**EXCERPTED TEXT:**
[Development] Rotating JPEG images by default

Konstantin Ritt ritt.ks at gmail.com
Wed Apr 22 17:47:27 CEST 2015


Konstantin

2015-04-22 15:32 GMT+04:00 Alberto Mardegan <mardy at users.sourceforge.net>:

> On 04/22/2015 09:39 AM, André Somers wrote:
> > I'm with Konstatin on this one: it seems like a regression to me. It
> > would be a useful feature to add, but then add it in such a way that it
> > is actually clear what it does, the user can control it, and it does not
> > break applications. I think it _is_ relevant how the image is encoded.
>
> It may be that we disagree because we have a different view of what is
> the goal of QImage and friends. To me, what matters is not the pixel
> data, but how the image looks like when I blit it.
> I'm writing an image viewer using QML, and I just expect that
>
>    Image {
>      source: "file.jpg"
>    }
>
> will show me the file as it's intended to be viewed. I don't think that
> it's acceptable to require the developer to play with flags in order to
> see the image with the correct rotation.

**SET TASKS:**
1. Can you sum up the mailing-list post on rotating JPEG images by default in two sentences?
2. Would you pick up the mailing-list post on rotating JPEG images by default after its last sentence and carry it on?

**Stored data:**

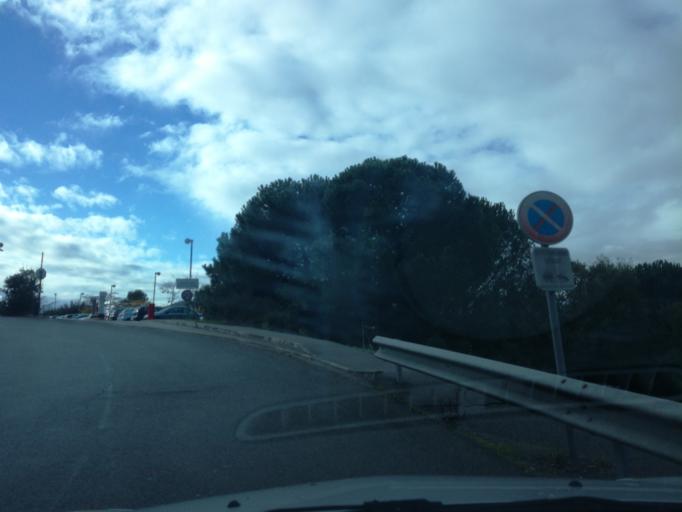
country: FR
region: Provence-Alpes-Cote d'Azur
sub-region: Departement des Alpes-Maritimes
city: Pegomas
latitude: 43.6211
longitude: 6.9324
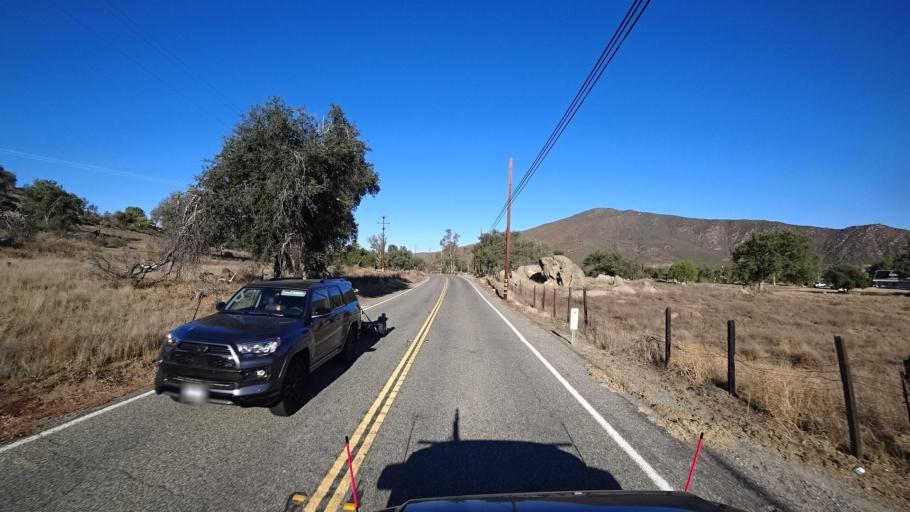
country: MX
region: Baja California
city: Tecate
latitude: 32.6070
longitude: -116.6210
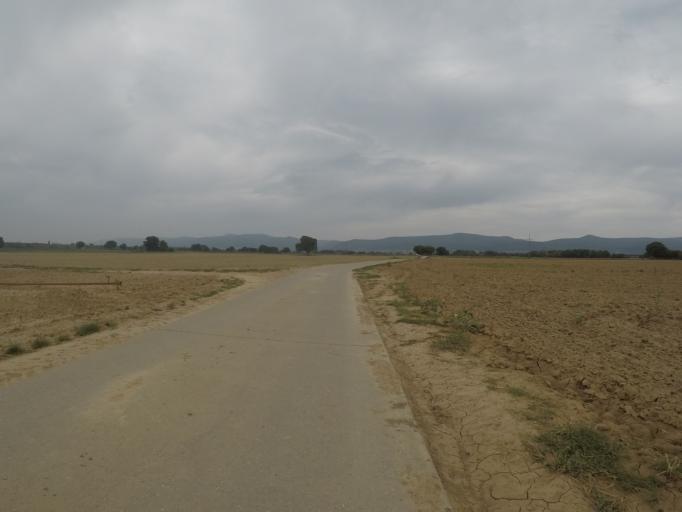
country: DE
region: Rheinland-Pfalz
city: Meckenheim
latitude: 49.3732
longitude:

**RESULTS:**
1. André Somers agrees with Konstantin that rotating JPEG images by default seems like a regression, and he says such a feature should be clear about what it does, controllable by the user, and harmless to applications, because how the image is encoded is relevant. Alberto Mardegan replies that they may disagree because they view the goal of QImage differently: what matters to him is how the image looks when blitted, and for his QML image viewer he expects a plain Image element to show the file as intended, without requiring the developer to play with flags to get the correct rotation.

2.
>

In your image viewer, you'll have 99 other QML Image elements for
buttons/background/whatever that doesn't load photos.
I don't think your expectation/intention is to make all your UI elements
1) dependent on a metadata ignored by most image viewers (- crap, editor
shows me a 400x300 image and it appears to be 300x400 in QML. stupid QML!
stupid trolls! I need to kill someone...)
2) behave differently prior to 5.4 and after 5.4.

Enabling that feature in 5.4 IS a behavioral regression which must be fixed.

> If the camera really wanted to put the image in the right side up, it
> > should have just rotated the actual image. By default, I would expect to
> > load the image as-is.
>
> We disagree on what "as-is" means. :-) For me, EXIF information is an
> integral part of the image.
>

Regardless of how you interpret "image as it's intended to be viewed", CSS
doesn't do auto-rotation by default - one have to enable this feature where
needed.


> Also, sometimes the camera guesses the orientation wrong (especially
> when you shoot at the sky or at the ground), and the best way to correct
> that is to do it in a lossless way, using the EXIF rotation flag; there
> are several image viewers that allow you to do this.
>

Unrelated. It doesn't matter where to transform - on the camera, in the
viewer, or at load time.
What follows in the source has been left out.